Homeland Security Secretary Janet Napolitano announced Wednesday that the Obama administration's plan to drop some pending deportation cases will get under way in the next few weeks at selected sites across the country.

"The pilot will start in a few weeks, two to three weeks," Napolitano said during a Senate Judiciary Committee hearing. "It will be very short and it's designed to find logistical issues that happen where you're trying to do a massive review of a lot of cases at the same time."

Napolitano said the review, announced in August, is intended to "administratively close some of the low-priority cases." She did not identify the districts where the review would begin, but she said it would be expanded nationwide as soon as the initial effort can be assessed.

Napolitano defended the effort to refocus immigration enforcement on priority cases, such as convicted criminals and recent border-crossers, as logical and similar to directives prior administrations issued to set priorities for deportation. On Tuesday, DHS released statistics showing some progress towards implementing the new priorities, but that a lot of deportees have minor criminal records that are supposed to make them a lower priority for deportation under the announced policy.

"Any prosecution office has finite resources and you have to set priorities," Napolitano said. "The Congress gives us the resources to remove 400,000 [illegal immigrants each year.] The question is who are we going to prioritize."

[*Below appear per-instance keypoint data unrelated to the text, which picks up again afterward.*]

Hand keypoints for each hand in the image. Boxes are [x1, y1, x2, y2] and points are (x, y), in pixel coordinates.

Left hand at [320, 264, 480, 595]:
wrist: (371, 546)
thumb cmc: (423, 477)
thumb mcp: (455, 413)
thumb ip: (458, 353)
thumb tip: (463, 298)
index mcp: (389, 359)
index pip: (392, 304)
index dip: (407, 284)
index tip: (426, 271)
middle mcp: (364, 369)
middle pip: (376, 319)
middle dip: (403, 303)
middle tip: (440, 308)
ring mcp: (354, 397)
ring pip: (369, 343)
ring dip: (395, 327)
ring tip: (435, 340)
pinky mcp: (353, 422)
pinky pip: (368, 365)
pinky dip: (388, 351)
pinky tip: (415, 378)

However, the ranking Republican on the panel, Sen. Chuck Grassley of Iowa, called the administration's plan "alarming." He expressed particular concern about the administration's announcement that work permits could be issued to some of those illegal immigrants whose cases are dropped.

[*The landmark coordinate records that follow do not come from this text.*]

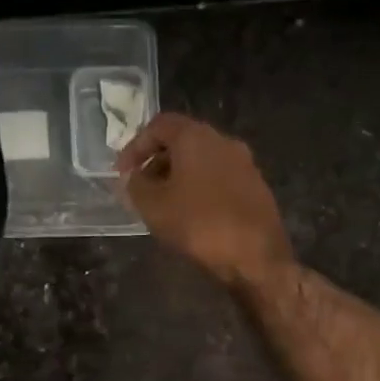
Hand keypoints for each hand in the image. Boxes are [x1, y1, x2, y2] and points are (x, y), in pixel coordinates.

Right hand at [116, 113, 292, 289]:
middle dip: (156, 161)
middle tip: (141, 187)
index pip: (159, 125)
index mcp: (196, 137)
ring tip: (163, 203)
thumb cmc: (198, 223)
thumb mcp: (153, 206)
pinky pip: (218, 176)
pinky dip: (199, 186)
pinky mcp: (256, 186)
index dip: (135, 146)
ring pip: (202, 159)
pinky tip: (191, 213)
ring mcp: (244, 163)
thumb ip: (135, 185)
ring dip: (178, 175)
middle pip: (182, 140)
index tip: (123, 172)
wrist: (256, 255)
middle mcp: (223, 141)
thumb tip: (133, 177)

"People with no right to remain in the country will be allowed to work here…..is that correct?" Grassley asked skeptically.

Napolitano said that since 1986, the law has allowed work permits for some illegal immigrants who are permitted to remain in the country.

Under questioning by Grassley, Napolitano also said the application of the so-called "prosecutorial discretion" policy to people already ordered deported but who have not left would be very limited.

"Absent unusual circumstances," such individuals would not be eligible for relief, she said. "This is for cases that are clogging up the docket and preventing us from getting to the higher priority cases."

A letter Napolitano used to announce the review two months ago said final deportation orders could be canceled in "compelling cases."

Democrats on the panel were broadly supportive of the review aimed at dismissing some pending deportation cases. Sen. Dick Durbin (D-Ill.), in fact, urged Napolitano to speed it up.

"I hope that you’ll continue along this line on an expedited basis," Durbin told Napolitano.